TO BE DONE - Rewrite the data below, changing each "clock" to "wall clock" and leaving everything else the same. Leave the pictures out of your answer.

Dataset entries
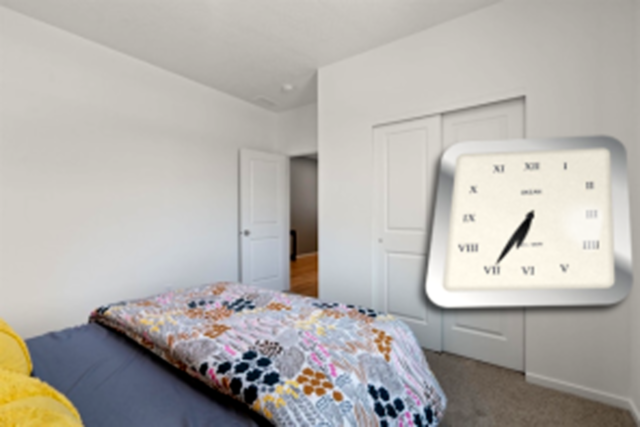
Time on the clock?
6:35
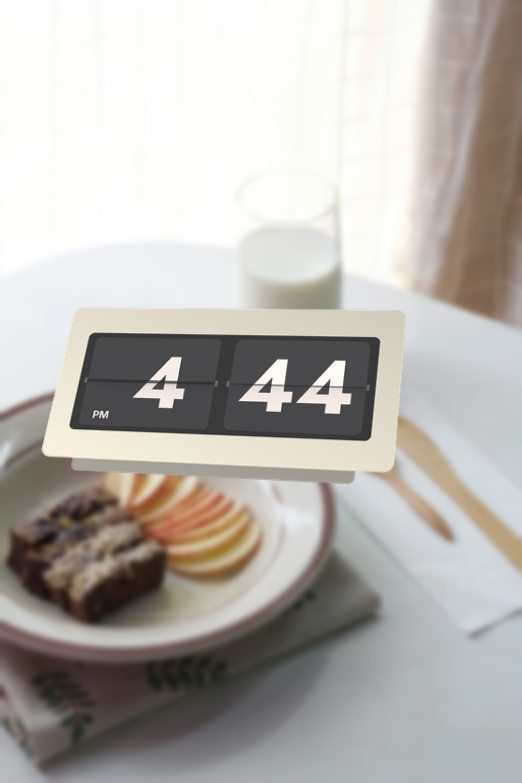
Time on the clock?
4:44
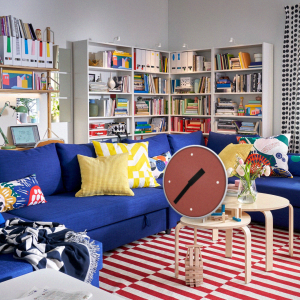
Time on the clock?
1:37
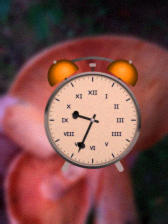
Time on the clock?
9:34
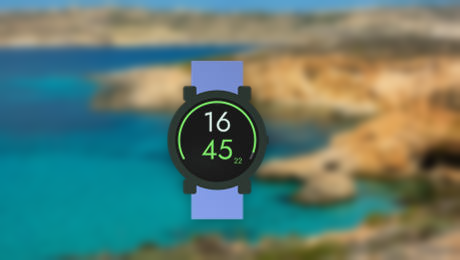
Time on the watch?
16:45:22
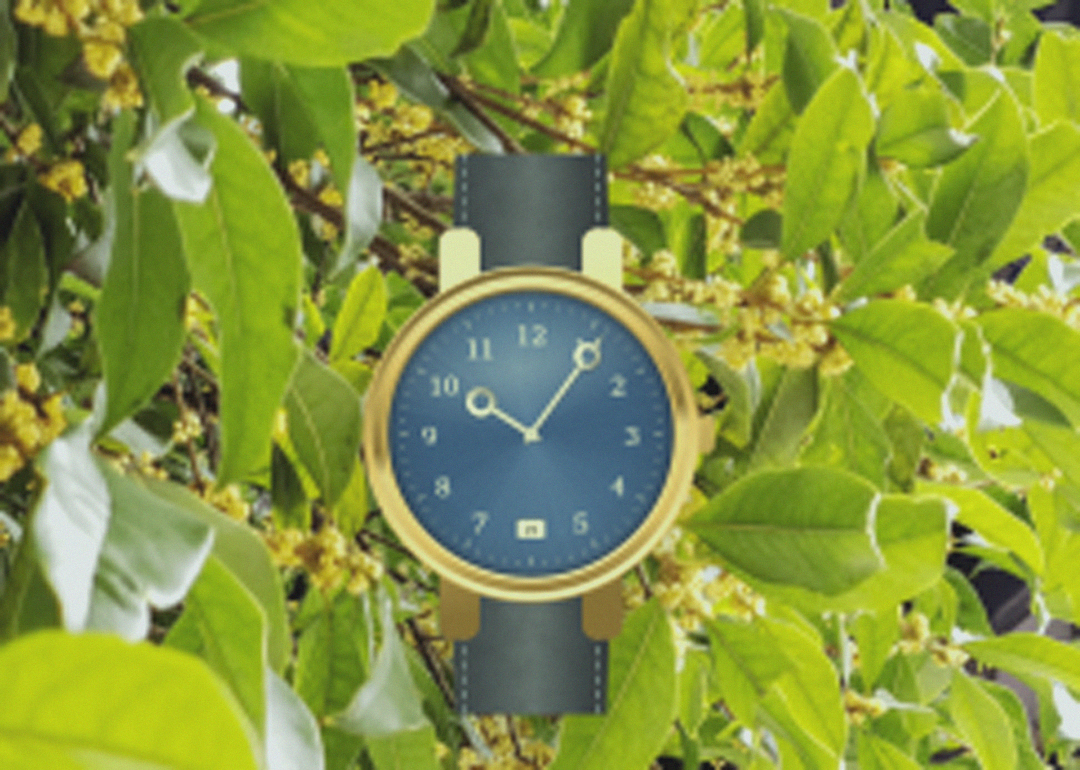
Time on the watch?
10:06
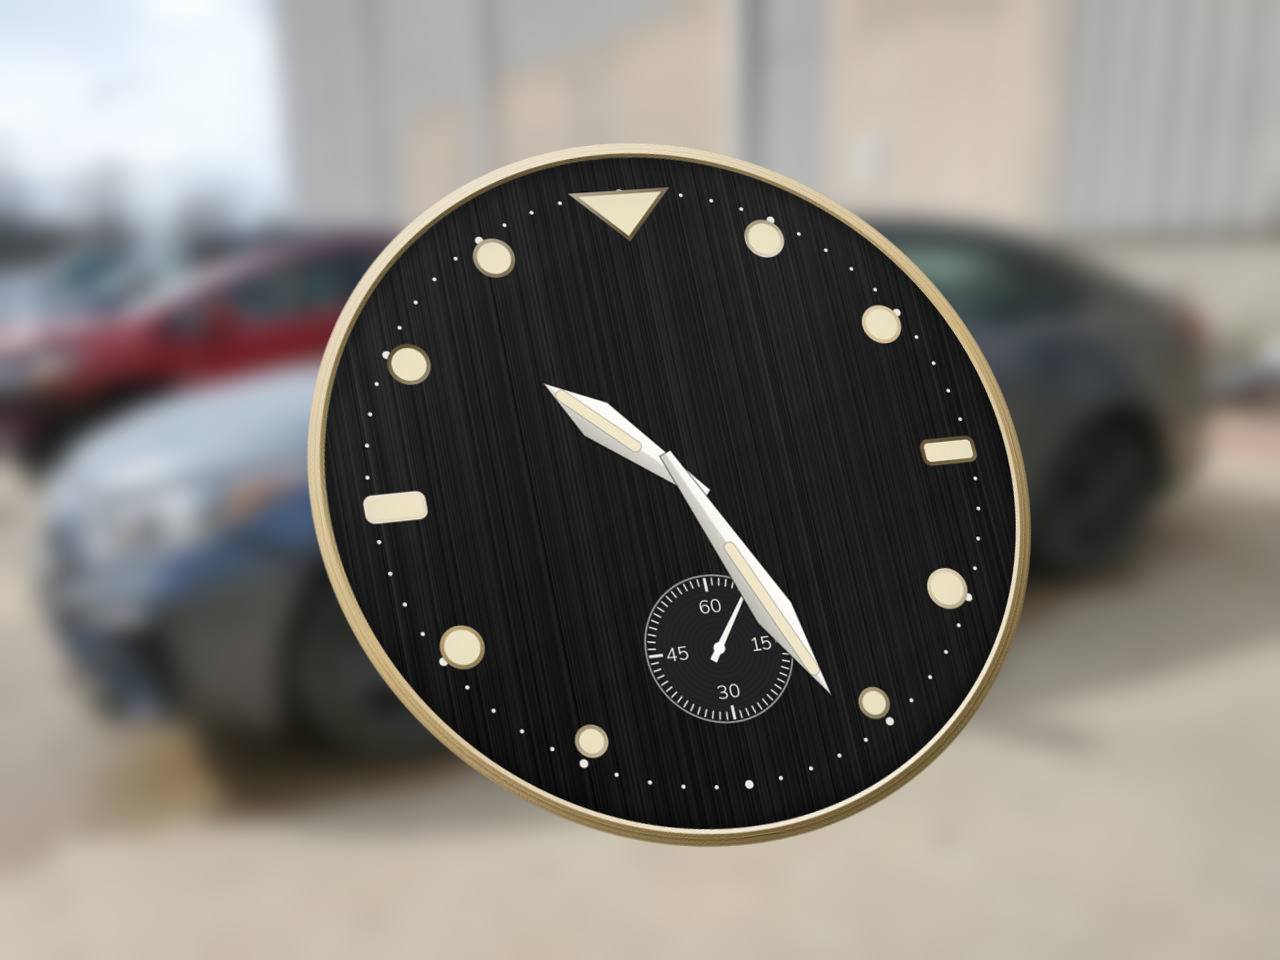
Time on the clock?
10:26:06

PROBLEM SOLUTION -
Time on the wall clock?
6:35
Time on the wall clock?
4:44
Time on the wall clock?
1:37
Time on the wall clock?
9:34
Time on the watch?
16:45:22
Time on the watch?
10:06
Time on the wall clock?
10:26:06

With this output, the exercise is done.